TASKS TO PERFORM »
(1) Decide whether each statement agrees with the Plagosus Orbilius post. Answer yes or no, and quote the deciding words. (a) Plagosus Orbilius was Horace's nickname for his old schoolmaster. (b) The author attended parochial school. (c) Johnson studied Latin under Mr. Hunter for two years before moving on to Mr. Hawkins.
(2) Return the part of the Plagosus Orbilius post starting at "At a recent" and ending at "without parental involvement.".

EXCERPTED PASSAGE »
Sunday, September 12, 2004


Plagosus Orbilius

The Latin adjective plagosus comes from the noun plaga (blow, strike) and the suffix -osus (full of, abounding in). Plagosus Orbilius ("Whacker" or "Flogger" Orbilius) was Horace's affectionate nickname for his old schoolmaster (Epistles 2.1.70-71).

At a recent family gathering, a relative who teaches in a junior high school mentioned a popular modern technique of discipline. School authorities telephone the parents of the offending students at work and tell them to come pick up their children from school immediately. I said that, if I were a student, I would prefer the instant application of some mild form of corporal punishment by the teacher or principal, without parental involvement.

I didn't have the good fortune to attend parochial school, but a friend who did used to tell how students in Latin class had their knuckles rapped with a ruler if they couldn't recite their conjugations and declensions properly. It was more perfunctory, ceremonial, and embarrassing than painful, he said. But to this day he can rattle off his conjugations and declensions perfectly.

This is a tried and true method of Latin instruction. In Boswell's Life of Johnson, we read:
He began to learn Latin with Mr. Hawkins, usher, or under-master of Lichfield school, 'a man (said he) very skilful in his little way.' With him he continued two years, and then rose to be under the care of Mr. Hunter, the headmaster, who, according to his account, 'was very severe, and wrong-headedly severe. He used (said he) to beat us unmercifully; and he did not distinguish between ignorance and negligence; for he would beat a boy equally for not knowing a thing, as for neglecting to know it. He would ask a boy a question; and if he did not answer it, he would beat him, without considering whether he had an opportunity of knowing how to answer it. For instance, he would call up a boy and ask him Latin for a candlestick, which the boy could not expect to be asked. Now, Sir, if a boy could answer every question, there would be no need of a master to teach him.'


Indeed Johnson was very sensible how much he owed to Mr. Hunter. Mr. Langton one day asked him how he had acquired so accurate a knowledge of Latin, in which, I believe, he was exceeded by no man of his time; he said, 'My master whipt me very well. Without that, Sir, I should have done nothing.' He told Mr. Langton, that while Hunter was flogging his boys unmercifully, he used to say, 'And this I do to save you from the gallows.' Johnson, upon all occasions, expressed his approbation of enforcing instruction by means of the rod. 'I would rather (said he) have the rod to be the general terrour to all, to make them learn, than tell a child, if you do thus, or thus, you will be more esteemed than your brothers or sisters. The rod produces an effect which terminates in itself. A child is afraid of being whipped, and gets his task, and there's an end on't; whereas, by exciting emulation and comparisons of superiority, you lay the foundation of lasting mischief; you make brothers and sisters hate each other.'
Elsewhere (1775, aetat. 66) Boswell quotes Dr. Johnson as saying:
There is now less flogging in our great schools than formerly, but then less is learned there; so that what the boys get at one end they lose at the other.

AVAILABLE DATA »
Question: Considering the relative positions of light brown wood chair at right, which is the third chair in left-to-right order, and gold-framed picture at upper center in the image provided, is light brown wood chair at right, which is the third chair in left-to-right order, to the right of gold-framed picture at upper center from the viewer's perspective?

PER-TASK OUTPUTS »
(1)
(a) Yes: "Plagosus Orbilius ("Whacker" or "Flogger" Orbilius) was Horace's affectionate nickname for his old schoolmaster"
(b) No: "I didn't have the good fortune to attend parochial school"
(c) No: "He began to learn Latin with Mr. Hawkins" and "With him he continued two years, and then rose to be under the care of Mr. Hunter, the headmaster"

(2)
At a recent family gathering, a relative who teaches in a junior high school mentioned a popular modern technique of discipline. School authorities telephone the parents of the offending students at work and tell them to come pick up their children from school immediately. I said that, if I were a student, I would prefer the instant application of some mild form of corporal punishment by the teacher or principal, without parental involvement.